The medium-term outlook predicting a drop in SHI expenditures in the 2021 Health Insurance Budgetary Plans (ZPP2021), stands in contradiction to previous trends and experience with reimbursement negotiations and appears to be underestimated. The health insurers' real expenditures for 2021 will be substantially higher than those planned in the ZPP2021, by at least 33 billion CZK.

This is because the expenditures will be inflated by additional costs as a result of the, including vaccination, testing, bonuses for medical staff, and reimbursements for large numbers of Covid-19 patients in hospitals. Therefore, the original SHI budgetary plan of only a slight deficit in health care funding in 2021 is not realistic.

Though the increased state payment improved the SHI revenue situation, the system will still operate at a substantial loss in 2021, which it will cover from reserves built up in recent years, however. These reserves will very likely be used up during 2021, whereas the SHI system may then run up annual deficits of tens of billions of CZK in the coming years.

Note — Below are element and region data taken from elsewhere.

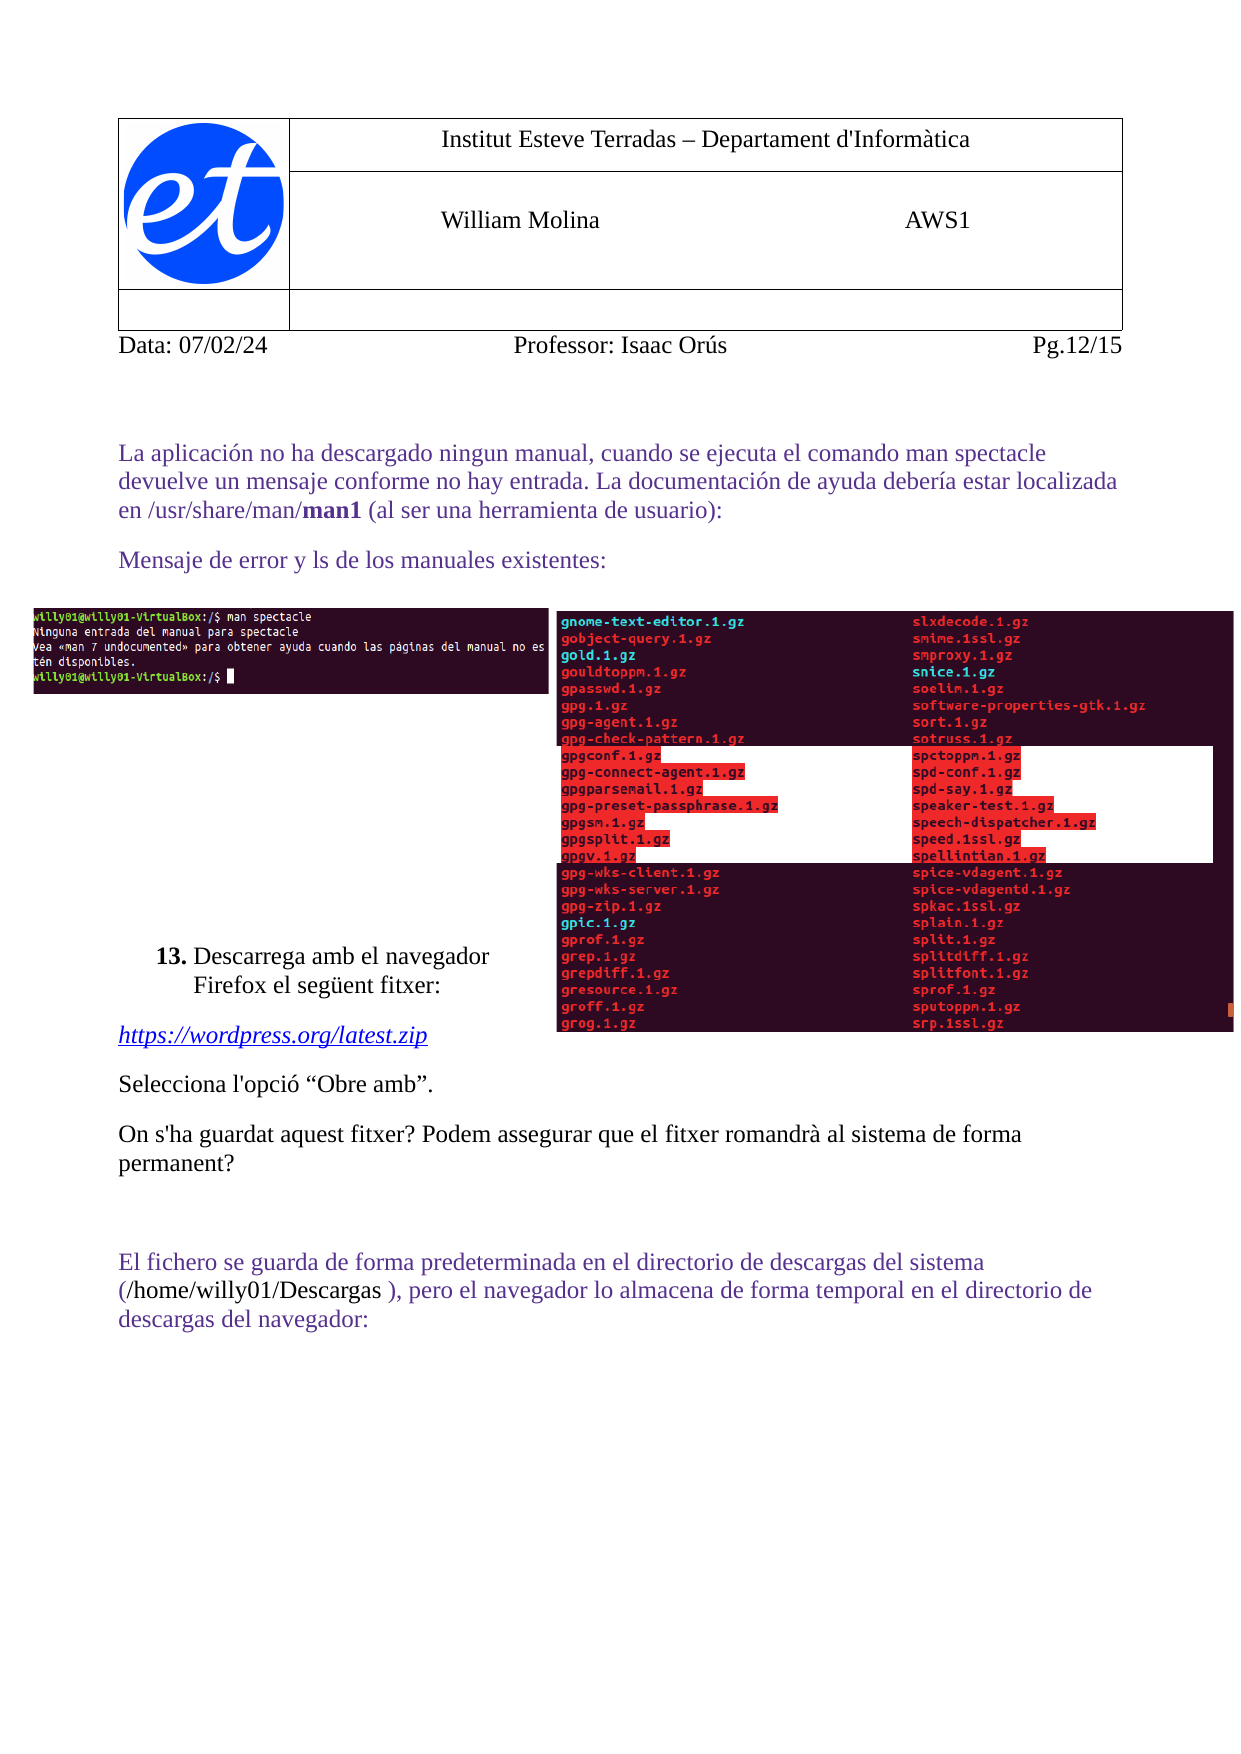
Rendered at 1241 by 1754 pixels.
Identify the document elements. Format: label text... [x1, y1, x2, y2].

text On s'ha guardat aquest fitxer? Podem assegurar que el fitxer romandrà al sistema de forma permanent? [118, 1119, 1122, 1176]
text La aplicación no ha descargado ningun manual, cuando se ejecuta el comando man spectacle devuelve un mensaje conforme no hay entrada. La documentación de ayuda debería estar localizada en /usr/share/man/man1 (al ser una herramienta de usuario): [118, 438, 1122, 524]
list Descarrega amb el navegador Firefox el següent fitxer: [156, 941, 556, 999]
text https://wordpress.org/latest.zip [118, 1020, 1122, 1048]
text El fichero se guarda de forma predeterminada en el directorio de descargas del sistema (/home/willy01/Descargas ), pero el navegador lo almacena de forma temporal en el directorio de descargas del navegador: [118, 1247, 1122, 1333]
text Mensaje de error y ls de los manuales existentes: [118, 545, 1122, 573]
picture [33, 608, 549, 694]
text Selecciona l'opció “Obre amb”. [118, 1069, 1122, 1098]
picture [556, 611, 1234, 1032]
picture [123, 123, 284, 284]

Our predictions also show the importance for the state job support schemes initiated during the pandemic to continue, and the substantial impact the course of the pandemic has had on the SHI revenues. The decision as to whether, and to what extent, to extend supportive job retention measures for the remaining eight months of 2021 could make a difference of up to 10 billion CZK in anticipated revenues to the social health insurance system.

Further any worsening of the epidemiological situation could reduce SHI revenues by between 1.5 and 5 billion CZK per year. In such a case, contributions collected from employees and their employers may not even reach their pre-pandemic (2019) levels during 2022.

The analysis we present demonstrates the necessity of finding additional sources of revenues for the social health insurance system, including launching a discussion on higher health insurance contributions or additional raises in state payments. The alternatives would include expenditure-side measures, including increase in health care providers' productivity, which, however, would have to be implemented in the nearest future.

Other unpopular measures to reduce expenditures would lead to limiting the availability of health services, compromising on quality, imposing wage freezes or pay cuts in medical professions, or to the development of secondary insolvency among health care service providers. At the time of publishing this study, new predictions of macroeconomic development and the government's preliminary plans regarding the amount of state budget contributions for state insured persons to the SHI, were released.

The partial effects of these new facts on the key conclusions of the study are described in the final section of the study.